W minionym tygodniu strażnicy podjęli 104 interwencje. Operatorzy monitoringu wizyjnego ujawnili 27 zdarzeń.

- Mieszkańcy Szczecinka w tym czasie zgłosili 41 interwencji - mówi "Miastu z Wizją" komendant SM Grzegorz Grondys.

- Dwie osoby zostały doprowadzone do miejsca zamieszkania. 4 zwierzęta zostały przekazane do schroniska dla zwierząt lub weterynarii. Strażnicy Zastosowali blokady na koła 11 samochodów oraz udzielili pomocy w uruchomieniu 7 pojazdów.

- Kontynuowaliśmy wspólne służby z Policją zgodnie z jej zapotrzebowaniem. Oprócz tego strażnicy podejmowali interwencje w ramach swoich zadań. Strażnicy zajmowali się też dostarczaniem pomocy żywnościowej dla osób poddanych kwarantannie, wymagających takiej pomocy.

- W tym miejscu apel do wszystkich dzwoniących z pretensjami i uważających, że psy są ważniejsze od życia ludzkiego. Czasami prosimy o cierpliwość. Patrol straży miejskiej przyjedzie i pomoże, i załatwi, ale są sytuacje, że inne interwencje są ważniejsze i należy uzbroić się w odrobinę cierpliwości!

W poniedziałek (16.11) po godz. 18 strażnicy udali się na ul. Chełmińską celem udzielenia pomocy dla Zespołu Ratownictwa Medycznego reanimującego mężczyznę. Pomimo tego, że mężczyzna był przez długi czas reanimowany, najpierw przez ratowników medycznych a później również przez strażnika miejskiego, nie udało mu się przywrócić czynności życiowych.

W czwartek (19.11) około godz. 18.30 w wyniku silnego porywu wiatru została przewrócona latarnia na ul. Boh. Warszawy. Strażnicy zabezpieczyli miejsce do czasu usunięcia awarii przez firmę odpowiedzialną za oświetlenie.

W piątek (20.11) przed godz. 19 strażnicy pomogli mężczyźnie odzyskać obrączkę ślubną, którą zgubił w półpodziemnym pojemniku na makulaturę.

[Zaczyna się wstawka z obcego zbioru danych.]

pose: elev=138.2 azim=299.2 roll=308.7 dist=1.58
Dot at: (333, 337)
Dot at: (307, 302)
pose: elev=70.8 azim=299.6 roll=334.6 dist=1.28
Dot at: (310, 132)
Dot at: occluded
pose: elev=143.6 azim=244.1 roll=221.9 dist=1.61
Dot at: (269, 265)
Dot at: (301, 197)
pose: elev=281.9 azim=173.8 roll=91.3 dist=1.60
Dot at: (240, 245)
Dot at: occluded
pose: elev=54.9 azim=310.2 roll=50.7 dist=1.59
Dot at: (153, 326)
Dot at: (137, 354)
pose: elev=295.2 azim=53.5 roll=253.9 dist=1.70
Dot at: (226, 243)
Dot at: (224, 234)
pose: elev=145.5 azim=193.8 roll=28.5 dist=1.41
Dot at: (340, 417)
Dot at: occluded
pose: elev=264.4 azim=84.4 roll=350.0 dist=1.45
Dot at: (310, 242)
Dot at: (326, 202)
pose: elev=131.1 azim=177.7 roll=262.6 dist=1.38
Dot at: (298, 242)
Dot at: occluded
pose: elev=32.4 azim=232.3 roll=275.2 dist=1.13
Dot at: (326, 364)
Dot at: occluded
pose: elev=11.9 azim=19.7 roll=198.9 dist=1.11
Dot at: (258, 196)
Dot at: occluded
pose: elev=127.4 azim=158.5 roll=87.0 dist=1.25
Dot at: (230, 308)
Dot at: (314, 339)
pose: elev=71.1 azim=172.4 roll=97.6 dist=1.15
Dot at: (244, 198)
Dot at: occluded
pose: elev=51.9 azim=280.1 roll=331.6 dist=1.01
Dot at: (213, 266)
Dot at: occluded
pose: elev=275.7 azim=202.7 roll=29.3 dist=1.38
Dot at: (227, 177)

W sobotę (21.11) około godz.16.20 zgłoszono, że na ul. Dworcowej, na przystanku autobusowym, leży znak drogowy. Jak ustalono znak był przymocowany drutem, ale w wyniku silnego wiatru został przewrócony.

W niedziele (22.11) przed godz. 13 interwencja w sprawie starszej kobiety dobijającej się do jednego z zakładów. Na miejscu okazało się, że kobieta ubrana była jedynie w lekką kurteczkę, poruszająca się przy pomocy kul ortopedycznych w kapciach na nogach. Została odwieziona do miejsca zamieszkania, gdzie została przekazana córce.